PROVIDED PASSAGE:
Start of Block

Our guide had previously worked at our first stop, Saint Clair, a family-owned vineyard near the Wairau River. In 1978, the Ibbotson family started growing grapes here which were supplied to local wine companies, but started producing their own wines in 1994. The name is based on the Sinclair family who first settled the land in the 1850s.
According to my notes, my favorite wines here were the Barrique, a unique Sauv Blanc that is aged in oak barrels, and the Pioneer Syrah 2011. I also like the estate’s base Sauv Blanc for its passion fruit and apricot flavors.
Rock Ferry
Next we headed to Rock Ferry, another small family-owned winery, which ended up being our favorite of the entire day. After working in the wine business for several years, the Hutchisons created their own label in 2005 and were certified organic in 2009. The winery uses organic farming practices and tries to serve organic produce at its café as often as possible.

End of Block

TASK REQUIREMENTS:
1. Copy everything in the winery passage from "According to my" down to "and apricot flavors.".
2. Answer these questions using the winery passage.
(a) In what year did the Ibbotson family begin producing their own wines?
(b) Which family first settled the Saint Clair land, and in what decade?
(c) In what year were the Hutchisons certified organic?

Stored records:
Start of Block

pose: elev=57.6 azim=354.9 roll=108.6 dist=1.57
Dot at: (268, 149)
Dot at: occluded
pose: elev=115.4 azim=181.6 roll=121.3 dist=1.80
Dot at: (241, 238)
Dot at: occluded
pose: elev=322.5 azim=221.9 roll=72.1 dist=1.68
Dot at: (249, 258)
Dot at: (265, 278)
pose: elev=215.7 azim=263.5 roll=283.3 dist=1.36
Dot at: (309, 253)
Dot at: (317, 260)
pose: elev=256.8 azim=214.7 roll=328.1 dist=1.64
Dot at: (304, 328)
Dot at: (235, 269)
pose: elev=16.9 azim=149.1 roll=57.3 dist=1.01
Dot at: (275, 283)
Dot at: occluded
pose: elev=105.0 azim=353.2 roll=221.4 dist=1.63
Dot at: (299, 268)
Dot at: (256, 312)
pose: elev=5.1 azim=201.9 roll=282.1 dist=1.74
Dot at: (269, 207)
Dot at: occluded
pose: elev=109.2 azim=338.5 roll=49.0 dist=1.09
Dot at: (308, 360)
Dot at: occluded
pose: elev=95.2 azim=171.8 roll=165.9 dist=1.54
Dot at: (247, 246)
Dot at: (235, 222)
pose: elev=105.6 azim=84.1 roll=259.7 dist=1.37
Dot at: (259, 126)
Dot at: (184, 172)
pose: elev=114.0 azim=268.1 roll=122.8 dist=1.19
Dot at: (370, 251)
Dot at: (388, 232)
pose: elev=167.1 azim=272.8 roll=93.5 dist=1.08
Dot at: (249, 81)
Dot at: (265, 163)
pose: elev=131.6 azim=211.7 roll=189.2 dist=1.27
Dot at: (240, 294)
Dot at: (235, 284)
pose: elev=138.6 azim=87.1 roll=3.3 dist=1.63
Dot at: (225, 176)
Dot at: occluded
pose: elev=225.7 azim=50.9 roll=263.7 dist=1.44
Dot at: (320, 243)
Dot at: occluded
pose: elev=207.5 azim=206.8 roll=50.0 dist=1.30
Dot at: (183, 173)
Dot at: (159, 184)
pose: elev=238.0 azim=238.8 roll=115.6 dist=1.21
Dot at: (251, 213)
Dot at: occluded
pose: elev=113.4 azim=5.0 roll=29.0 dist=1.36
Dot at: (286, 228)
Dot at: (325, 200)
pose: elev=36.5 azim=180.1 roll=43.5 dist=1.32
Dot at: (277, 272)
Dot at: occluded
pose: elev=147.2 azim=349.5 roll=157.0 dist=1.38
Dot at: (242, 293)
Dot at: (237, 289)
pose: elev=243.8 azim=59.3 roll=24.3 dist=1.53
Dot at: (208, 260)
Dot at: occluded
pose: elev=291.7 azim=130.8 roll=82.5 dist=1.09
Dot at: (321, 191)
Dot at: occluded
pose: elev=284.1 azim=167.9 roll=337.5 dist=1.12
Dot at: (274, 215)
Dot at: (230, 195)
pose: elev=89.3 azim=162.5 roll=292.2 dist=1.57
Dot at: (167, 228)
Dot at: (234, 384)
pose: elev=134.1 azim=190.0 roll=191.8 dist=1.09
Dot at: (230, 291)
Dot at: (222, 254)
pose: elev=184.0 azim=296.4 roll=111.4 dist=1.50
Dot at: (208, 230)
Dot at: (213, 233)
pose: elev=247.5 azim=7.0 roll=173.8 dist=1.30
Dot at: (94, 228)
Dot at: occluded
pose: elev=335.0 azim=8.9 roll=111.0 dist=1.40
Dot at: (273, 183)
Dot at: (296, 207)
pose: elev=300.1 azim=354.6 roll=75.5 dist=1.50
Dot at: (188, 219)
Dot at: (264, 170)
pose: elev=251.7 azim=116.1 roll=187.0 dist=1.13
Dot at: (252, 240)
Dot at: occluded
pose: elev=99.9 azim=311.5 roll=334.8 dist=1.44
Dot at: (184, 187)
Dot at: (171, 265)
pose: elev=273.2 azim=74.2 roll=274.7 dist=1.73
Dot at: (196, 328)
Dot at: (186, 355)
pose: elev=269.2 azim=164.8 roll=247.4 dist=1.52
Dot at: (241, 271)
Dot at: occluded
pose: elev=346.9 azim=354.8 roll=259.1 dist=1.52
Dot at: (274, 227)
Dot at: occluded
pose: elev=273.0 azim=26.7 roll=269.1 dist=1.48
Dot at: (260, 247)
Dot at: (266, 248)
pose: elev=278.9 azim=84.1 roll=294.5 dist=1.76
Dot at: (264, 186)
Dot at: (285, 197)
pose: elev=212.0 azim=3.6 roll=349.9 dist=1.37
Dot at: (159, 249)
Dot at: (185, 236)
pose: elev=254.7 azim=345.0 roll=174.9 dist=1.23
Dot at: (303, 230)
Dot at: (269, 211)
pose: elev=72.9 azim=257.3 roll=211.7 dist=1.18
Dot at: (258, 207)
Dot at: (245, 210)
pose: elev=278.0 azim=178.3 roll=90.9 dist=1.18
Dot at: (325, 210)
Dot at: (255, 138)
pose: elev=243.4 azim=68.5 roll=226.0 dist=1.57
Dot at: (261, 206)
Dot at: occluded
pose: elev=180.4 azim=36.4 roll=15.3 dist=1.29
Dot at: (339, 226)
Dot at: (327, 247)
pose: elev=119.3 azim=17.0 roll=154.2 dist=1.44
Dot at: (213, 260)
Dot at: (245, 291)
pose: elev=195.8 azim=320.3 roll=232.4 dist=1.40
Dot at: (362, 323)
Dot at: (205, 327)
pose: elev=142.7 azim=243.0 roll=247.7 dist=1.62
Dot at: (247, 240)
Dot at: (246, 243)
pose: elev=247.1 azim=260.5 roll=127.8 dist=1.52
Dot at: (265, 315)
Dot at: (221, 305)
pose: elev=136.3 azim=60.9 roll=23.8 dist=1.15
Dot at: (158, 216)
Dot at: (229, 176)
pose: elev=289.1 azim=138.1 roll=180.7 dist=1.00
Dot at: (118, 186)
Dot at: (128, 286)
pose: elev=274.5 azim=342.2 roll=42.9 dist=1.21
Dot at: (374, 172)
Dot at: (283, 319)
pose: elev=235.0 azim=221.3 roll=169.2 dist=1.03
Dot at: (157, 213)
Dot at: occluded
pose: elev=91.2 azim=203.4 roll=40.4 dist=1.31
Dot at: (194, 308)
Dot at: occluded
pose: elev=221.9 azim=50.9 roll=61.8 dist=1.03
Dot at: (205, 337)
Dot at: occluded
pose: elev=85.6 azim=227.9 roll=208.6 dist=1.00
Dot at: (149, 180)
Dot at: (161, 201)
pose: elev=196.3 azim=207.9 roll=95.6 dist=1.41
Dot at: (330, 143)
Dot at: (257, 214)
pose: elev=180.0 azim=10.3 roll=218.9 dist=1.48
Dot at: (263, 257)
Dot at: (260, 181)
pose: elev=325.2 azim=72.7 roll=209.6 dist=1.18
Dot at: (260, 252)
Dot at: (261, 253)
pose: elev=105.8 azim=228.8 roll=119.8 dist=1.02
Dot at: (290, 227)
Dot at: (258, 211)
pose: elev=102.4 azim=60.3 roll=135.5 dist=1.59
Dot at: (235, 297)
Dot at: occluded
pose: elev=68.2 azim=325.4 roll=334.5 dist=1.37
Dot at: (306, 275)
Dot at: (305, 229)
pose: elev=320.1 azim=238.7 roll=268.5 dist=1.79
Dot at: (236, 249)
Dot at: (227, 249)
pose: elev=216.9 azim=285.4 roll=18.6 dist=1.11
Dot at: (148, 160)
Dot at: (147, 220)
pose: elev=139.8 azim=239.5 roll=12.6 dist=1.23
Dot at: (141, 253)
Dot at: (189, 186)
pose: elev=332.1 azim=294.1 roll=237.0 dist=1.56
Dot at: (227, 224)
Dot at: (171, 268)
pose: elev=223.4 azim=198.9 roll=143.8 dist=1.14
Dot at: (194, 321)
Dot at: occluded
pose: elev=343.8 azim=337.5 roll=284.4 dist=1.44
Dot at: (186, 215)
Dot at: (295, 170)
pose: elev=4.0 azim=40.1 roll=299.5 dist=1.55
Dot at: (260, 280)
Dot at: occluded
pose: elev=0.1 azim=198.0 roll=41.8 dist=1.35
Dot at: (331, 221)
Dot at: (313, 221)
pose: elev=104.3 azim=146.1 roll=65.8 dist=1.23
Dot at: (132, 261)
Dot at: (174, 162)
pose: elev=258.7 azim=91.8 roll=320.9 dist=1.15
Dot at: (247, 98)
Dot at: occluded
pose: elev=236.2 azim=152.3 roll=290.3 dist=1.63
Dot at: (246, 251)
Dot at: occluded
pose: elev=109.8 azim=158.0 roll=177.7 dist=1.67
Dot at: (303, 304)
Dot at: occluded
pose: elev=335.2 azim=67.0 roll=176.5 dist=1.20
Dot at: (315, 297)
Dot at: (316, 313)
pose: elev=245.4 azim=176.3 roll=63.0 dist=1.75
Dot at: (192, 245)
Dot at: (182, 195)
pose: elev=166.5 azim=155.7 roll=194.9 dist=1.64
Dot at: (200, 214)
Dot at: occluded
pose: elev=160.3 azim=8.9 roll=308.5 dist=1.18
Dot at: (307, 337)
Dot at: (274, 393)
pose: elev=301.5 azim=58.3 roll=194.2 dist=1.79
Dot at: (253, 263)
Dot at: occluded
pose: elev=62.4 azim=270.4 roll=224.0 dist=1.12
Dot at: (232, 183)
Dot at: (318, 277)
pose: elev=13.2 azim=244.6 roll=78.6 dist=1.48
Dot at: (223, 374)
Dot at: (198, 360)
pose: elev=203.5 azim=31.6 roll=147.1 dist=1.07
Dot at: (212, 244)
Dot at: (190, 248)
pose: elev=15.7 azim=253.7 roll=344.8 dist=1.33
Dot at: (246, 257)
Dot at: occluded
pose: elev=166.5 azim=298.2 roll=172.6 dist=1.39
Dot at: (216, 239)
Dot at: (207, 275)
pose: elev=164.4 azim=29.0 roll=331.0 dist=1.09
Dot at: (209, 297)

End of Block

ANSWERS FOR THIS EXERCISE:
1.
According to my notes, my favorite wines here were the Barrique, a unique Sauv Blanc that is aged in oak barrels, and the Pioneer Syrah 2011. I also like the estate’s base Sauv Blanc for its passion fruit and apricot flavors.

2.
(a) 1994
(b) The Sinclair family, in the 1850s
(c) 2009